A família é considerada como um corpo em cujos membros circula um mesmo sangue, ou como um mundo reduzido, desempenhando cada ser o seu papel com a consciência de fazer parte de um todo.
A união não repousa, como na antiguidade romana, sobre a concepção estatista da autoridade do seu chefe.
Repousa sim sobre esse fato de ordem biológica e moral, de acordo com o qual todos os indivíduos que compõem uma mesma família estão unidos pela carne e pelo sangue, por interesses solidários, e nada é mais respeitável do que a afeição que naturalmente anima uns para com os outros.
Tem-se muito vivo o sentido desse caráter comum dos seres de uma mesma família.
Aqueles que vivem sob um mesmo teto, que cultivam o mesmo campo e se aquecem no mesmo fogo — ou, para usar a linguagem do tempo, os que participam do mesmo “pão e pote”, ou que “comer da mesma gamela”, “que cortam a mesma côdea” — sabem que podem contar uns com os outros, que o apoio da sua corte não lhes faltará.

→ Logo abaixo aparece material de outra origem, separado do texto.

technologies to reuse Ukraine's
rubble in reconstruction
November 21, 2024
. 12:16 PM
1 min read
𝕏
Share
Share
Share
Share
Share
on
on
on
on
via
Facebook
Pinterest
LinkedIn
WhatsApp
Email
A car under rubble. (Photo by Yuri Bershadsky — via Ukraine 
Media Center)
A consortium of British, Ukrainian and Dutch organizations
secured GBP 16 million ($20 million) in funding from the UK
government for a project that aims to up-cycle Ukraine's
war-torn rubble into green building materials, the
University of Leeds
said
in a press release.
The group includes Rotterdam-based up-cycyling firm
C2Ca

O espírito de grupo é, com efeito, mais potente aqui do que poderia ser em qualquer outro agrupamento, já que se funda sobre os laços inegáveis do parentesco pelo sangue e se apóia sobre uma comunidade de interesses não menos visível e evidente.
Étienne de Fougères protesta no seu Livre des manières [Livro de boas maneiras] contra o nepotismo dos bispos. Todavia, reconhece que estes fariam bem em rodear-se dos seus parentes, “se estão de boas relações”, pois nunca podemos ter certeza da fidelidade dos estranhos, diz ele, enquanto pelo menos os nossos não nos faltarão.
Partilham-se portanto as alegrias e os sofrimentos. Recolhem-se em casa os filhos daqueles que morreram ou estão em dificuldades, e todas as pessoas de uma mesma casa se agitam para desagravar a injúria feita a um dos seus membros.
O direito de guerra privada, reconhecido durante grande parte da Idade Média, é apenas a expressão da solidariedade familiar, e correspondia inicialmente a uma necessidade.
Quando da fraqueza do poder central, para o defender-se o indivíduo só podia contar com a ajuda da sua corte, e sem ela ficaria sozinho, entregue durante toda a época das invasões a perigos e misérias de toda espécie.
Para viver, era preciso enfrentar, agrupar-se. E que grupo valeria mais que uma família resolutamente unida?